EXERCISE DIRECTIONS:
Records appear below. Give all of them again, exactly.

(DATA SHOWN)

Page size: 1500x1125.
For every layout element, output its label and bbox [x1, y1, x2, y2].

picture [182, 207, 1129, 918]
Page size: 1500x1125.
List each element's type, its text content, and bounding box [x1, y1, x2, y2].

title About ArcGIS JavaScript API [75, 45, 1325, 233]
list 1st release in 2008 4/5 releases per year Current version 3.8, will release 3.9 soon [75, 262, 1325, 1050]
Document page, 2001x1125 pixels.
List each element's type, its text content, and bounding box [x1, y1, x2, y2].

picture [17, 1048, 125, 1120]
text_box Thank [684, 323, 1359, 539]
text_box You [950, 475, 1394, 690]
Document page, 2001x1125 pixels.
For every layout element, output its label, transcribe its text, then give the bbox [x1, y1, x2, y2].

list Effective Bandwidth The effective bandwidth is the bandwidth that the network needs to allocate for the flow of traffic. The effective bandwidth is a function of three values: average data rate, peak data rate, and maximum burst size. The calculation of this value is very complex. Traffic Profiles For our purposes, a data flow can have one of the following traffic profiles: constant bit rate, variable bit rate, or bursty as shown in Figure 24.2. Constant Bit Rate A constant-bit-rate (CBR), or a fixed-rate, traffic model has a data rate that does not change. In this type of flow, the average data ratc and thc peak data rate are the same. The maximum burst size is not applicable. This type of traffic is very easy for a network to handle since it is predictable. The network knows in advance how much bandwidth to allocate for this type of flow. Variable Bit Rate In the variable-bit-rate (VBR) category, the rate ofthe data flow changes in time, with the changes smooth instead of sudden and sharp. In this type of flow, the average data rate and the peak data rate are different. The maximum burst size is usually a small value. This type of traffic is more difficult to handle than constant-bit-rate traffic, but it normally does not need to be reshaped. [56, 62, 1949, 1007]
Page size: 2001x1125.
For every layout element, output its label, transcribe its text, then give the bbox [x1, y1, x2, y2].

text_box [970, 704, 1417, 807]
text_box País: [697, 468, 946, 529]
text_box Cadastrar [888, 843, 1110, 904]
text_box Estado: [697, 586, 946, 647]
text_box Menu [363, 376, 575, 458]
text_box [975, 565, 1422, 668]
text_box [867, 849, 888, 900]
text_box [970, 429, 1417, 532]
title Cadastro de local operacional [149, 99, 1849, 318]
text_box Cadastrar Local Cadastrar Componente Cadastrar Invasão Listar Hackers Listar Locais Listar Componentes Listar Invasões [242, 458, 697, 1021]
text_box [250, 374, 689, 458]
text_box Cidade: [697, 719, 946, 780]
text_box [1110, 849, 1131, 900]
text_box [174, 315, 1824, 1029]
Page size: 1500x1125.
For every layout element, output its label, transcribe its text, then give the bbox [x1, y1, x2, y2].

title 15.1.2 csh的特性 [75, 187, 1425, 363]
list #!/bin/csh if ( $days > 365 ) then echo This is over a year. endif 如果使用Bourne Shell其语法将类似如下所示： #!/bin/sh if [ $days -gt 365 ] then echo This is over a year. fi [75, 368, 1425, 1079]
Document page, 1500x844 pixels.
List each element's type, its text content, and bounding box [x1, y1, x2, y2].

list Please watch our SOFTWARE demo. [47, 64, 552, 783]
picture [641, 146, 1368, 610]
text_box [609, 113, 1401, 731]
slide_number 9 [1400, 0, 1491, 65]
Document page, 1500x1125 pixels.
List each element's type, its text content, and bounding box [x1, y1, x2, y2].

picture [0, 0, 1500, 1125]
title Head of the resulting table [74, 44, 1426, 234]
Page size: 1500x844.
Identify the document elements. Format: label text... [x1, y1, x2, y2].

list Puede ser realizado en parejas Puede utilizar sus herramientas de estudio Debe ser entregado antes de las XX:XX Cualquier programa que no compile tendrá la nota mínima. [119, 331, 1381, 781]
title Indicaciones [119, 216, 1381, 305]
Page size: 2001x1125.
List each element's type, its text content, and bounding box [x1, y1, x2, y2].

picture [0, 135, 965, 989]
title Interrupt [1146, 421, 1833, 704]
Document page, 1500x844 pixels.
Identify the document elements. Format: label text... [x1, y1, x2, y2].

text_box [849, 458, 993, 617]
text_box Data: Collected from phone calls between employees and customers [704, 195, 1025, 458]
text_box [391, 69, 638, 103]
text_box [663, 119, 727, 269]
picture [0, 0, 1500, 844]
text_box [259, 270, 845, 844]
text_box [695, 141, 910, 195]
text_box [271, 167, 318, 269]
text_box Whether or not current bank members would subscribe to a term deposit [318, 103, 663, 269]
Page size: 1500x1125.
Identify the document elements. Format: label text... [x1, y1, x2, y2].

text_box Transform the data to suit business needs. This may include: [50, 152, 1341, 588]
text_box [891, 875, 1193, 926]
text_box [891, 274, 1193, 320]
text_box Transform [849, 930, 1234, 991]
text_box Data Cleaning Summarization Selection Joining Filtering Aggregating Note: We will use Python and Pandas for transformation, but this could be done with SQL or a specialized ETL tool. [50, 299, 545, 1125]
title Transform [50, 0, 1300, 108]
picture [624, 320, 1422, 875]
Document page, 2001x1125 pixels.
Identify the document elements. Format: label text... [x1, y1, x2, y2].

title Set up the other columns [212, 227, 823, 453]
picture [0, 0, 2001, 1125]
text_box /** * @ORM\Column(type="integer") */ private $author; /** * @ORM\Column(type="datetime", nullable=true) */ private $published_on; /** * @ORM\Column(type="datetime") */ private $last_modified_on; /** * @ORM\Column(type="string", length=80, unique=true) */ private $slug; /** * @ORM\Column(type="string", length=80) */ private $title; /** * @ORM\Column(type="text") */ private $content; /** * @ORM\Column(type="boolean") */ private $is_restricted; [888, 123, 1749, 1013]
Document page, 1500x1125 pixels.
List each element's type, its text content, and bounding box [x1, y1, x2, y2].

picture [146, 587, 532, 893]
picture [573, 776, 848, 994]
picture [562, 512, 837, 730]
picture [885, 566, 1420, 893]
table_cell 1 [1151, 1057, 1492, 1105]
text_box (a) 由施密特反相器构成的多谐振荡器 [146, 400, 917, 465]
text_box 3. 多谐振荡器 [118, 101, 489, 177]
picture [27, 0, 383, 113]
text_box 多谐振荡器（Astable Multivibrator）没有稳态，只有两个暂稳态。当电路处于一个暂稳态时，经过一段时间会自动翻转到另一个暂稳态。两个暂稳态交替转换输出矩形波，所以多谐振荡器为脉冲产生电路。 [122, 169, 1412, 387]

(End DATA SHOWN)

REPLY TO THE EXERCISE:
Page size: 1500x1125.
For every layout element, output its label and bbox [x1, y1, x2, y2].

picture [182, 207, 1129, 918]
Page size: 1500x1125.
List each element's type, its text content, and bounding box [x1, y1, x2, y2].

title About ArcGIS JavaScript API [75, 45, 1325, 233]
list 1st release in 2008 4/5 releases per year Current version 3.8, will release 3.9 soon [75, 262, 1325, 1050]
Document page, 2001x1125 pixels.
List each element's type, its text content, and bounding box [x1, y1, x2, y2].

picture [17, 1048, 125, 1120]
text_box Thank [684, 323, 1359, 539]
text_box You [950, 475, 1394, 690]
Document page, 2001x1125 pixels.
For every layout element, output its label, transcribe its text, then give the bbox [x1, y1, x2, y2].

list Effective Bandwidth The effective bandwidth is the bandwidth that the network needs to allocate for the flow of traffic. The effective bandwidth is a function of three values: average data rate, peak data rate, and maximum burst size. The calculation of this value is very complex. Traffic Profiles For our purposes, a data flow can have one of the following traffic profiles: constant bit rate, variable bit rate, or bursty as shown in Figure 24.2. Constant Bit Rate A constant-bit-rate (CBR), or a fixed-rate, traffic model has a data rate that does not change. In this type of flow, the average data ratc and thc peak data rate are the same. The maximum burst size is not applicable. This type of traffic is very easy for a network to handle since it is predictable. The network knows in advance how much bandwidth to allocate for this type of flow. Variable Bit Rate In the variable-bit-rate (VBR) category, the rate ofthe data flow changes in time, with the changes smooth instead of sudden and sharp. In this type of flow, the average data rate and the peak data rate are different. The maximum burst size is usually a small value. This type of traffic is more difficult to handle than constant-bit-rate traffic, but it normally does not need to be reshaped. [56, 62, 1949, 1007]
Page size: 2001x1125.
For every layout element, output its label, transcribe its text, then give the bbox [x1, y1, x2, y2].

text_box [970, 704, 1417, 807]
text_box País: [697, 468, 946, 529]
text_box Cadastrar [888, 843, 1110, 904]
text_box Estado: [697, 586, 946, 647]
text_box Menu [363, 376, 575, 458]
text_box [975, 565, 1422, 668]
text_box [867, 849, 888, 900]
text_box [970, 429, 1417, 532]
title Cadastro de local operacional [149, 99, 1849, 318]
text_box Cadastrar Local Cadastrar Componente Cadastrar Invasão Listar Hackers Listar Locais Listar Componentes Listar Invasões [242, 458, 697, 1021]
text_box [250, 374, 689, 458]
text_box Cidade: [697, 719, 946, 780]
text_box [1110, 849, 1131, 900]
text_box [174, 315, 1824, 1029]
Page size: 1500x1125.
For every layout element, output its label, transcribe its text, then give the bbox [x1, y1, x2, y2].

title 15.1.2 csh的特性 [75, 187, 1425, 363]
list #!/bin/csh if ( $days > 365 ) then echo This is over a year. endif 如果使用Bourne Shell其语法将类似如下所示： #!/bin/sh if [ $days -gt 365 ] then echo This is over a year. fi [75, 368, 1425, 1079]
Document page, 1500x844 pixels.
List each element's type, its text content, and bounding box [x1, y1, x2, y2].

list Please watch our SOFTWARE demo. [47, 64, 552, 783]
picture [641, 146, 1368, 610]
text_box [609, 113, 1401, 731]
slide_number 9 [1400, 0, 1491, 65]
Document page, 1500x1125 pixels.
List each element's type, its text content, and bounding box [x1, y1, x2, y2].

picture [0, 0, 1500, 1125]
title Head of the resulting table [74, 44, 1426, 234]
Page size: 1500x844.
Identify the document elements. Format: label text... [x1, y1, x2, y2].

list Puede ser realizado en parejas Puede utilizar sus herramientas de estudio Debe ser entregado antes de las XX:XX Cualquier programa que no compile tendrá la nota mínima. [119, 331, 1381, 781]
title Indicaciones [119, 216, 1381, 305]
Page size: 2001x1125.
List each element's type, its text content, and bounding box [x1, y1, x2, y2].

picture [0, 135, 965, 989]
title Interrupt [1146, 421, 1833, 704]
Document page, 1500x844 pixels.
Identify the document elements. Format: label text... [x1, y1, x2, y2].

text_box [849, 458, 993, 617]
text_box Data: Collected from phone calls between employees and customers [704, 195, 1025, 458]
text_box [391, 69, 638, 103]
text_box [663, 119, 727, 269]
picture [0, 0, 1500, 844]
text_box [259, 270, 845, 844]
text_box [695, 141, 910, 195]
text_box [271, 167, 318, 269]
text_box Whether or not current bank members would subscribe to a term deposit [318, 103, 663, 269]
Page size: 1500x1125.
Identify the document elements. Format: label text... [x1, y1, x2, y2].

text_box Transform the data to suit business needs. This may include: [50, 152, 1341, 588]
text_box [891, 875, 1193, 926]
text_box [891, 274, 1193, 320]
text_box Transform [849, 930, 1234, 991]
text_box Data Cleaning Summarization Selection Joining Filtering Aggregating Note: We will use Python and Pandas for transformation, but this could be done with SQL or a specialized ETL tool. [50, 299, 545, 1125]
title Transform [50, 0, 1300, 108]
picture [624, 320, 1422, 875]
Document page, 2001x1125 pixels.
Identify the document elements. Format: label text... [x1, y1, x2, y2].

title Set up the other columns [212, 227, 823, 453]
picture [0, 0, 2001, 1125]
text_box /** * @ORM\Column(type="integer") */ private $author; /** * @ORM\Column(type="datetime", nullable=true) */ private $published_on; /** * @ORM\Column(type="datetime") */ private $last_modified_on; /** * @ORM\Column(type="string", length=80, unique=true) */ private $slug; /** * @ORM\Column(type="string", length=80) */ private $title; /** * @ORM\Column(type="text") */ private $content; /** * @ORM\Column(type="boolean") */ private $is_restricted; [888, 123, 1749, 1013]
Document page, 1500x1125 pixels.
List each element's type, its text content, and bounding box [x1, y1, x2, y2].

picture [146, 587, 532, 893]
picture [573, 776, 848, 994]
picture [562, 512, 837, 730]
picture [885, 566, 1420, 893]
table_cell 1 [1151, 1057, 1492, 1105]
text_box (a) 由施密特反相器构成的多谐振荡器 [146, 400, 917, 465]
text_box 3. 多谐振荡器 [118, 101, 489, 177]
picture [27, 0, 383, 113]
text_box 多谐振荡器（Astable Multivibrator）没有稳态，只有两个暂稳态。当电路处于一个暂稳态时，经过一段时间会自动翻转到另一个暂稳态。两个暂稳态交替转换输出矩形波，所以多谐振荡器为脉冲产生电路。 [122, 169, 1412, 387]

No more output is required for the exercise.